Il Taranto incassa un esito parzialmente favorevole in merito al ricorso presentato contro i duri provvedimenti punitivi emessi in precedenza.

Le sanzioni erano scaturite dai concitati fatti avvenuti in occasione della sfida ufficiale andata in scena lo scorso 14 giugno 2026 contro la formazione della Gladiator 1924.

La notizia riguardante i nuovi sviluppi giuridici e l'esito del reclamo promosso dal club ionico è stata diffusa dall'emittente Studio 100.

Il dibattimento decisivo si è tenuto nella giornata del 2 luglio 2026, svolgendosi in modalità digitale tramite videoconferenza all'interno del procedimento contrassegnato dal numero 0321/CSA/2025-2026.

In quella sede, i rappresentanti della società pugliese hanno espresso la propria ferma opposizione al severo impianto sanzionatorio iniziale stabilito dagli organi giudicanti.

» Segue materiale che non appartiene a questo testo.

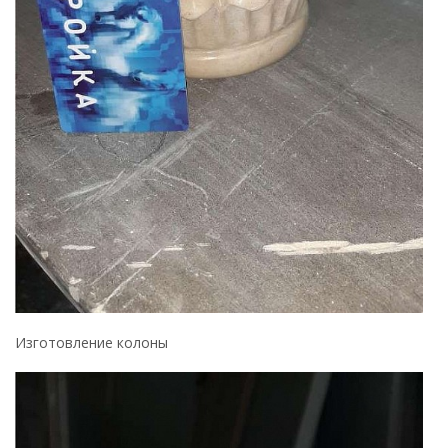
Изготовление колоны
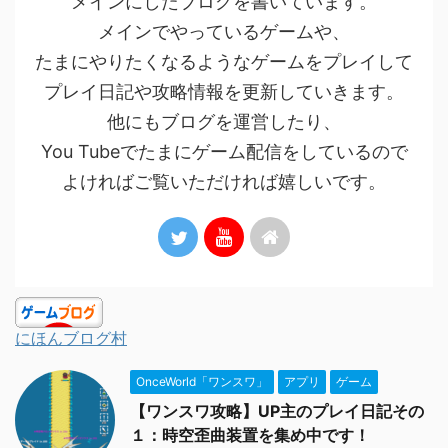
メインにしたブログを書いています。
メインでやっているゲームや、
たまにやりたくなるようなゲームをプレイして
プレイ日記や攻略情報を更新していきます。
他にもブログを運営したり、
You Tubeでたまにゲーム配信をしているので
よければご覧いただければ嬉しいです。
にほんブログ村
OnceWorld「ワンスワ」
アプリ
ゲーム
【ワンスワ攻略】UP主のプレイ日記その
１：時空歪曲装置を集め中です！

Il verdetto originario imponeva infatti lo stop forzato dello stadio di casa fino alla data del 15 novembre 2026, costringendo la squadra a giocare in campo neutro e rigorosamente in assenza di spettatori.

A tali pesanti restrizioni si sommavano inoltre una sanzione di natura economica pari a 6.500 euro complessivi e una decurtazione di due punti da scontare nella classifica del campionato 2026/2027.

La delegazione tarantina comparsa davanti alla Corte per sostenere le ragioni del club era composta dal legale di fiducia, l'avvocato Mattia Grassani, dal massimo dirigente Sebastiano Ladisa e dal dottor Vito Ladisa.

Una volta ascoltate le argomentazioni e conclusa la fase di discussione della causa, l'organo giudicante ha optato per una parziale rimodulazione delle punizioni applicate in prima battuta.

Nello specifico, i giudici hanno decretato l'annullamento della squalifica dell'impianto sportivo interno, eliminando così in via definitiva la necessità di dover migrare su altre strutture.

Al posto del lungo esilio forzato, la Corte ha stabilito l'obbligo di disputare a porte chiuse le prime tre sfide casalinghe valide per la nuova stagione calcistica 2026/2027.

Non hanno invece subito alcuna variazione le restanti disposizioni contenute nella sentenza iniziale, che rimangono dunque pienamente valide e in vigore per il sodalizio rossoblù.

La società ionica si troverà conseguentemente a dover versare l'ammenda pecuniaria da 6.500 euro e dovrà obbligatoriamente fare i conti con l'handicap di due punti nel prossimo torneo.

Il pronunciamento della giustizia sportiva si traduce quindi in un alleggerimento soltanto limitato e non totale delle sanzioni complessive irrogate a carico della squadra.

Da un lato il club scongiura l'onerosa trasferta logistica su un terreno di gioco neutro, ma dall'altro sarà costretto ad avviare la stagione in salita con la penalizzazione e senza il calore dei propri sostenitori per tre turni.